Data for analysis START
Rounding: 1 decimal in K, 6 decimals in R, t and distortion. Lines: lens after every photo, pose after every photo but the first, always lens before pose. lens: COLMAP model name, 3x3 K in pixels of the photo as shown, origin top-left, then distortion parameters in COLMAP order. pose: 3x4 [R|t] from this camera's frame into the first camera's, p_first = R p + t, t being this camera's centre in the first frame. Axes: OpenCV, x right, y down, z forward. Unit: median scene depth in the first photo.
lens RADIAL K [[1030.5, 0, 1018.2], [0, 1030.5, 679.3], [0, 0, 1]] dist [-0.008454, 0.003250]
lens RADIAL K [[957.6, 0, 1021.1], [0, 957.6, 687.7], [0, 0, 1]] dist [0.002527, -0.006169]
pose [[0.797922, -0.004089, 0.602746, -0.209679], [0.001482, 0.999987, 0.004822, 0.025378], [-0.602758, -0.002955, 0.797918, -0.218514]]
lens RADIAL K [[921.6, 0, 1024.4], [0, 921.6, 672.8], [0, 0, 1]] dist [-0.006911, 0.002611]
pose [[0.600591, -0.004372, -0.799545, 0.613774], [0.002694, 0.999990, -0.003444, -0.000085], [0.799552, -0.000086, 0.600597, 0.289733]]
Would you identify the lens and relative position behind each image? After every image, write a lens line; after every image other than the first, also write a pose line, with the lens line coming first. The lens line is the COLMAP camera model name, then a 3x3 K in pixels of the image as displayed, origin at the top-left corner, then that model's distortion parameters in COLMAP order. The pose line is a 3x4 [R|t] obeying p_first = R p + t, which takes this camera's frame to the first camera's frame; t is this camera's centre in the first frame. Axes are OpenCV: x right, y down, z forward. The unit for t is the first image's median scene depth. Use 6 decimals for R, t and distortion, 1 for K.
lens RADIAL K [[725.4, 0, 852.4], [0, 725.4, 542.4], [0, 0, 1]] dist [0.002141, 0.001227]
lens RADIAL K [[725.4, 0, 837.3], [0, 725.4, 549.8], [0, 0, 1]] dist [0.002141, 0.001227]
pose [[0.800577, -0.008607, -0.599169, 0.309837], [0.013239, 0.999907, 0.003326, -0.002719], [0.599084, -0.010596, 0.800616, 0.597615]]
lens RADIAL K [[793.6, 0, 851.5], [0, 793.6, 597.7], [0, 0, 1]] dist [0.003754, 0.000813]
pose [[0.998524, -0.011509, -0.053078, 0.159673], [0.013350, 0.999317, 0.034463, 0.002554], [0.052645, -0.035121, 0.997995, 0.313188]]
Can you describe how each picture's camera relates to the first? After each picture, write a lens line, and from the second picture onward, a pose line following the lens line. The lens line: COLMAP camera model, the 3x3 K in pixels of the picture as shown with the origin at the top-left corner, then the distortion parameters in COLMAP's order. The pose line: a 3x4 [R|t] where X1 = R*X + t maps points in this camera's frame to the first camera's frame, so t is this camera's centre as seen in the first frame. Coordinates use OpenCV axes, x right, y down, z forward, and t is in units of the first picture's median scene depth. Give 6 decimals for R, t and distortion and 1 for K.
Data for analysis END
* _Exercise requirements_
Print each of the records above again, word for word and in the same order.

* _Answer to the exercise_
Rounding: 1 decimal in K, 6 decimals in R, t and distortion. Lines: lens after every photo, pose after every photo but the first, always lens before pose. lens: COLMAP model name, 3x3 K in pixels of the photo as shown, origin top-left, then distortion parameters in COLMAP order. pose: 3x4 [R|t] from this camera's frame into the first camera's, p_first = R p + t, t being this camera's centre in the first frame. Axes: OpenCV, x right, y down, z forward. Unit: median scene depth in the first photo.
lens RADIAL K [[1030.5, 0, 1018.2], [0, 1030.5, 679.3], [0, 0, 1]] dist [-0.008454, 0.003250]
lens RADIAL K [[957.6, 0, 1021.1], [0, 957.6, 687.7], [0, 0, 1]] dist [0.002527, -0.006169]
pose [[0.797922, -0.004089, 0.602746, -0.209679], [0.001482, 0.999987, 0.004822, 0.025378], [-0.602758, -0.002955, 0.797918, -0.218514]]
lens RADIAL K [[921.6, 0, 1024.4], [0, 921.6, 672.8], [0, 0, 1]] dist [-0.006911, 0.002611]
pose [[0.600591, -0.004372, -0.799545, 0.613774], [0.002694, 0.999990, -0.003444, -0.000085], [0.799552, -0.000086, 0.600597, 0.289733]]
Would you identify the lens and relative position behind each image? After every image, write a lens line; after every image other than the first, also write a pose line, with the lens line coming first. The lens line is the COLMAP camera model name, then a 3x3 K in pixels of the image as displayed, origin at the top-left corner, then that model's distortion parameters in COLMAP order. The pose line is a 3x4 [R|t] obeying p_first = R p + t, which takes this camera's frame to the first camera's frame; t is this camera's centre in the first frame. Axes are OpenCV: x right, y down, z forward. The unit for t is the first image's median scene depth. Use 6 decimals for R, t and distortion, 1 for K.
lens RADIAL K [[725.4, 0, 852.4], [0, 725.4, 542.4], [0, 0, 1]] dist [0.002141, 0.001227]
lens RADIAL K [[725.4, 0, 837.3], [0, 725.4, 549.8], [0, 0, 1]] dist [0.002141, 0.001227]
pose [[0.800577, -0.008607, -0.599169, 0.309837], [0.013239, 0.999907, 0.003326, -0.002719], [0.599084, -0.010596, 0.800616, 0.597615]]
lens RADIAL K [[793.6, 0, 851.5], [0, 793.6, 597.7], [0, 0, 1]] dist [0.003754, 0.000813]
pose [[0.998524, -0.011509, -0.053078, 0.159673], [0.013350, 0.999317, 0.034463, 0.002554], [0.052645, -0.035121, 0.997995, 0.313188]]
Can you describe how each picture's camera relates to the first? After each picture, write a lens line, and from the second picture onward, a pose line following the lens line. The lens line: COLMAP camera model, the 3x3 K in pixels of the picture as shown with the origin at the top-left corner, then the distortion parameters in COLMAP's order. The pose line: a 3x4 [R|t] where X1 = R*X + t maps points in this camera's frame to the first camera's frame, so t is this camera's centre as seen in the first frame. Coordinates use OpenCV axes, x right, y down, z forward, and t is in units of the first picture's median scene depth. Give 6 decimals for R, t and distortion and 1 for K.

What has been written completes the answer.